▶ _WRITTEN INSTRUCTION 1_
Count the lines in the records below that contain the word "with", and give only that number.

<PAGE>
SECURITIES AND EXCHANGE COMMISSION
Washington, D.C. 20549
Schedule 13G
Under the Securities Exchange Act of 1934
(Amendment No. 12)
__________________
Marshall & Ilsley Corporation
_____________________________
(Name of Issuer)
Common Stock, $1.00 Par Value
_____________________________
(Title of Class of Securities)
571834100
_________
(CUSIP Number)
Check the following box if a fee is being paid with this statement [ ]. (A fee
is not required only if the filing person: (1) has a previous statement on file
reporting beneficial ownership of more than five percent (5%) of the class of
securities described in Item 1; and (2) has filed no amendment subsequent
thereto reporting beneficial ownership of five percent (5%) or less of such
class.) (See Rule 13d-7.)
*The remainder of this cover page shall be filled out for a reporting person's
initial filing on this form with respect to the subject class of securities, and
for any subsequent amendment containing information which would alter the
disclosures provided in a prior cover page.

▶ _EXERCISE INPUTS_

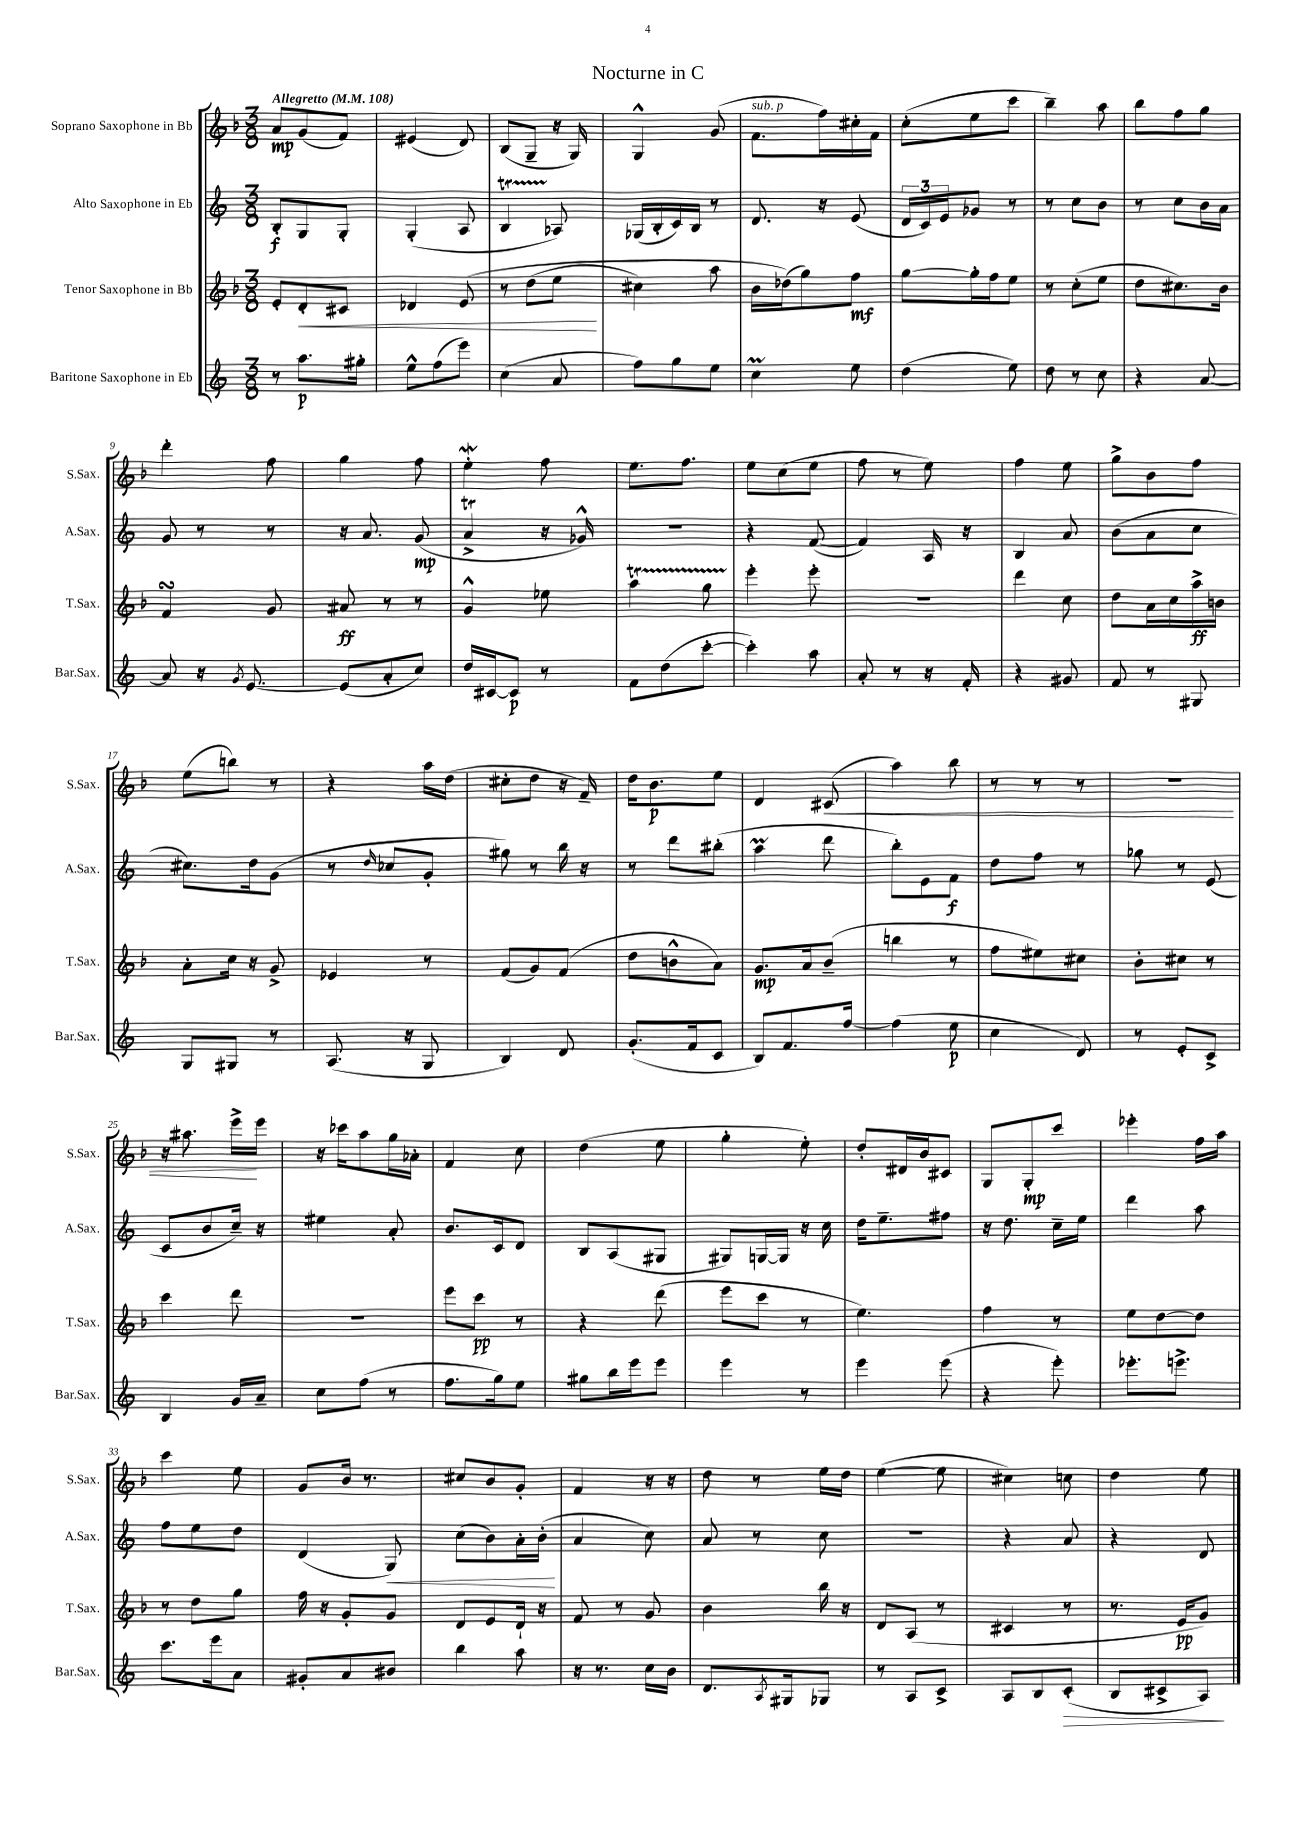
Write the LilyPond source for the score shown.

\header { title = "Nocturne in C" }
<<
\new StaffGroup <<
\new Staff = "s0" \with { instrumentName = "Soprano Saxophone in Bb" shortInstrumentName = "S.Sax." } {
    \clef treble \key f \major \numericTimeSignature \time 3/8 \tempo "Allegretto" 4 = 108
    a'8\mp g'8( f'8) |
    eis'4( d'8) |
    bes8( g8-- r16 g16) |
    g4-^ g'8( |
    f'8.^\markup { \italic "sub. p" } f''16) cis''16-. f'16 |
    c''8-.( e''8 c'''8 |
    bes''4--) a''8 |
    bes''8 f''8 g''8 |
    d'''4-. f''8 |
    g''4 f''8 |
    e''4-.\mordent f''8 |
    e''8. f''8. |
    e''8 c''8( e''8 |
    f''8 r8 e''8) |
    f''4 e''8 |
    g''8-> bes'8 f''8 |
    e''8( b''8) r8 |
    r4 a''16 d''16( |
    cis''8-. d''8 r16 f'16--) |
    d''16 bes'8.\p e''8 |
    d'4 cis'8\<( |
    a''4) bes''8 |
    r8 r8 r8 |
    R4. |
    r16 ais''8. e'''16->\! e'''16 |
    r16 ces'''16 a''8 g''16 aes'16-. |
    f'4 c''8 |
    d''4( e''8 |
    g''4-. e''8-.) |
    d''8-. dis'16 bes'16 cis'8 |
    g8 g8-.\mp c'''8 |
    ees'''4-. f''16 a''16 |
    c'''4 e''8 |
    g'8 bes'16 r8. |
    cis''8 bes'8 g'8-. |
    f'4 r16 r16 |
    d''8 r8 e''16 d''16 |
    e''4~( e''8 |
    cis''4) c''8 |
    d''4 e''8 \bar "|." |
}
\new Staff = "s1" \with { instrumentName = "Alto Saxophone in Eb" shortInstrumentName = "A.Sax." } {
    \clef treble \key c \major \numericTimeSignature \time 3/8
    b8-.\f g8 g8-. |
    g4-.( a8 |
    b4\startTrillSpan aes8\stopTrillSpan) |
    ges16( b16-. c'16) b16 r8 |
    d'8. r16 e'8( |
    \tuplet 3/2 { d'16 c'16) e'16 } ges'8 r8 |
    r8 c''8 b'8 |
    r8 c''8 b'16 a'16 |
    g'8 r8 r8 |
    r16 a'8. g'8\mp( |
    a'4->\trill r16 ges'16-^) |
    R4. |
    r4 f'8~( |
    f'4) a16 r16 |
    b4 a'8 |
    b'8( a'8 c''8 |
    cis''8.) d''16 g'8( |
    r8 \grace { d''16 } ces''8 g'8-. |
    gis''8) r8 b''16 r16 |
    r8 d'''8 bis''8-.( |
    a''4\prall d'''8 |
    b''8-.) e'8 f'8\f |
    d''8 f''8 r8 |
    ges''8 r8 e'8( |
    c'8 b'8 c''16--) r16 |
    eis''4 a'8-. |
    b'8. c'16 d'8 |
    b8 a8( gis8 |
    gis8) g16~ g16 r16 c''16 |
    d''16 e''8.-- fis''8 |
    r16 d''8. c''16-- e''16 |
    d'''4 a''8 |
    f''8 e''8 d''8 |
    d'4( g8\<) |
    c''8( b'8) a'16-. b'16-.\!( |
    a'4 c''8) |
    a'8 r8 c''8 |
    R4. |
    r4 a'8 |
    r4 d'8 \bar "|." |
}
\new Staff = "s2" \with { instrumentName = "Tenor Saxophone in Bb" shortInstrumentName = "T.Sax." } {
    \clef treble \key f \major \numericTimeSignature \time 3/8
    e'8-. d'8-.\< cis'8 |
    des'4 e'8\( |
    r8 d''8( e''8\! |
    cis''4) a''8 |
    bes'16 des''16(\) g''8) f''8\mf |
    g''8~ g''16-. f''16 e''8 |
    r8 c''8-.( e''8 |
    d''8 cis''8.) bes'16 |
    f'4\turn g'8 |
    ais'8\ff r8 r8 |
    g'4-^ ees''8 |
    a''4\startTrillSpan g''8 |
    e'''4-.\stopTrillSpan e'''8-. |
    R4. |
    d'''4 c''8 |
    d''8 a'16 c''16 a''16->\ff b'16 |
    a'8-. c''16 r16 g'8-> |
    ees'4 r8 |
    f'8( g'8) f'8( |
    d''8 b'8-^ a'8) |
    g'8.\mp a'16 bes'8--( |
    b''4 r8 |
    f''8 eis''8) cis''8 |
    bes'8-. cis''8 r8 |
    c'''4 d'''8 |
    R4. |
    e'''8 c'''8\pp r8 |
    r4 d'''8( |
    e'''8 c'''8 r8 |
    e''4.) |
    f''4 r8 |
    e''8 d''8~ d''8 |
    r8 d''8 g''8 |
    f''16 r16 g'8-. g'8 |
    d'8 e'8 d'16-! r16 |
    f'8 r8 g'8 |
    bes'4 bes''16 r16 |
    d'8 a8( r8 |
    cis'4 r8 |
    r8. e'16\pp g'8) \bar "|." |
}
\new Staff = "s3" \with { instrumentName = "Baritone Saxophone in Eb" shortInstrumentName = "Bar.Sax." } {
    \clef treble \key c \major \numericTimeSignature \time 3/8
    r8 a''8.\p gis''16-. |
    e''8-^ f''8( e'''8) |
    c''4( a'8 |
    f''8) g''8 e''8 |
    c''4\prall e''8 |
    d''4( e''8) |
    d''8 r8 c''8 |
    r4 a'8~ |
    a'8 r16 \acciaccatura { g'8 } e'8.~ |
    e'8( a'8-. c''8) |
    d''16 cis'16~ cis'8\p r8 |
    f'8 d''8( c'''8~-. |
    c'''4-.) a''8 |
    a'8-. r8 r16 f'16-. |
    r4 gis'8 |
    f'8 r8 gis8 |
    g8 gis8 r8 |
    a8.( r16 g8 |
    b4) d'8 |
    g'8.-.( f'16 c'8 |
    b8) f'8. f''16~ |
    f''4( e''8\p |
    c''4 d'8) |
    r8 e'8-. c'8-> |
    b4 g'16 a'16-- |
    c''8 f''8( r8 |
    f''8. g''16) e''8 |
    gis''8 b''16 e'''16 e'''8 |
    e'''4 r8 |
    e'''4 e'''8( |
    r4 e'''8-.) |
    ees'''8.-. e'''8.-> |
    c'''8. e'''16 a'8 |
    gis'8-. a'8 bis'8 |
    b''4 a''8 |
    r16 r8. c''16 b'16 |
    d'8. \acciaccatura { a8 } gis16 ges8 |
    r8 a8 c'8-> |
    a8 b8 c'8-.\>( |
    b8 cis'8-> a8\!) \bar "|." |
}
>>
>>
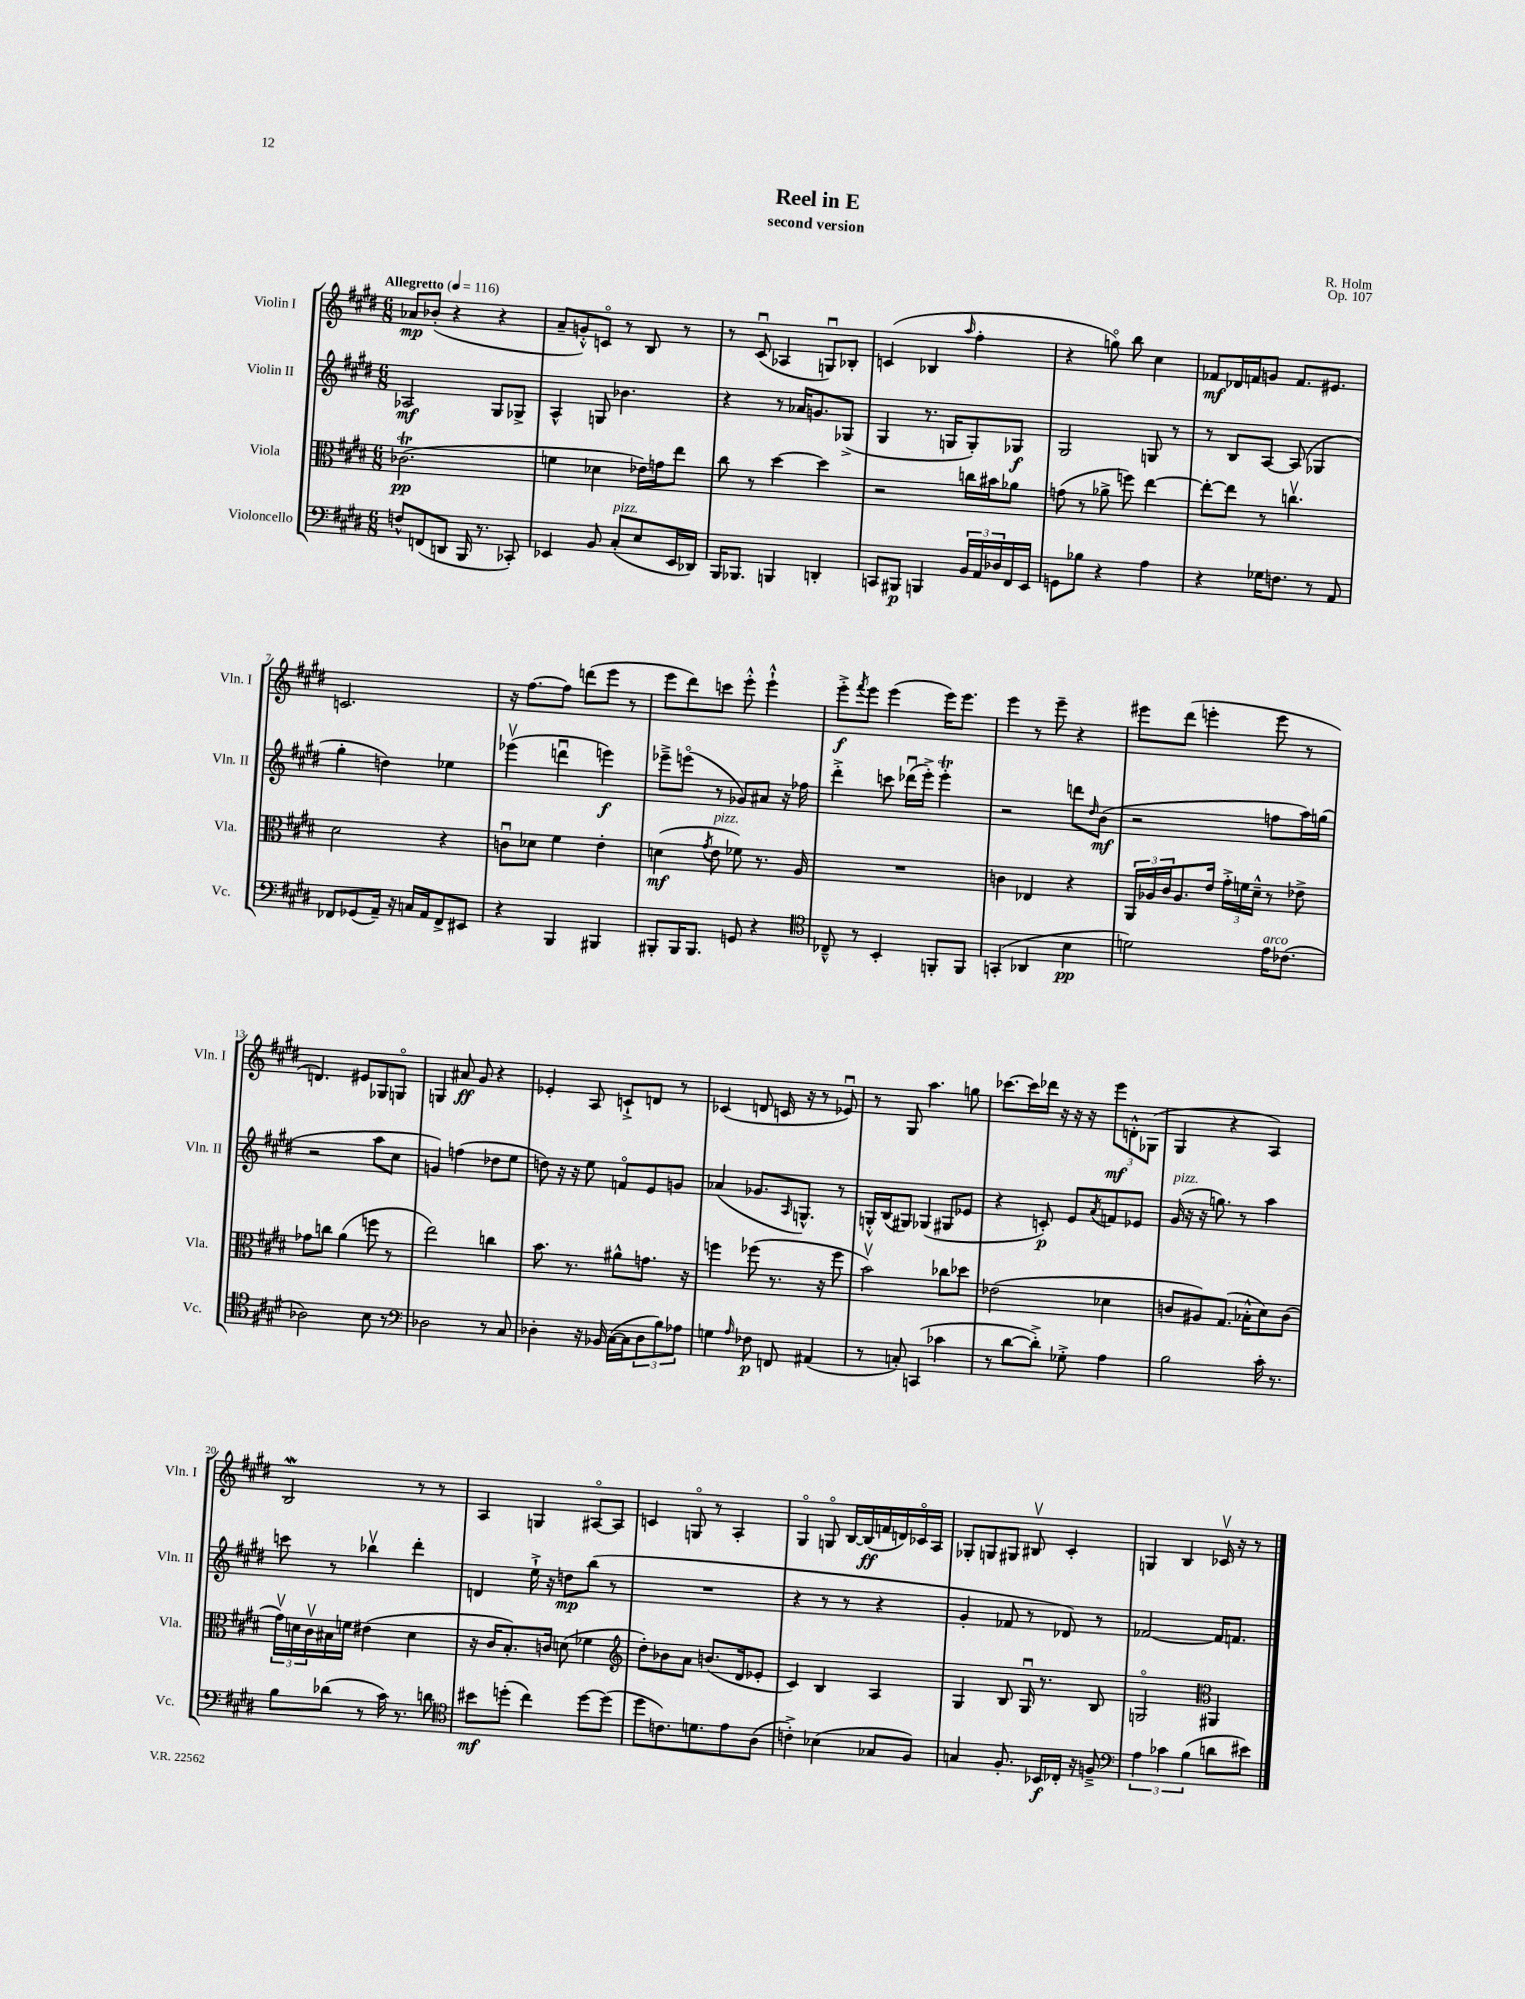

▶ _WRITTEN INSTRUCTION 2_
Rewrite the passage of the Schedule 13G filing above, starting at "Check the following" and ending at "prior cover page.", changing "cover page" to "title page".

▶ _EXERCISE OUTPUT 1_
4

▶ _EXERCISE OUTPUT 2_
Check the following box if a fee is being paid with this statement [ ]. (A fee
is not required only if the filing person: (1) has a previous statement on file
reporting beneficial ownership of more than five percent (5%) of the class of
securities described in Item 1; and (2) has filed no amendment subsequent
thereto reporting beneficial ownership of five percent (5%) or less of such
class.) (See Rule 13d-7.)
*The remainder of this title page shall be filled out for a reporting person's
initial filing on this form with respect to the subject class of securities, and
for any subsequent amendment containing information which would alter the
disclosures provided in a prior title page.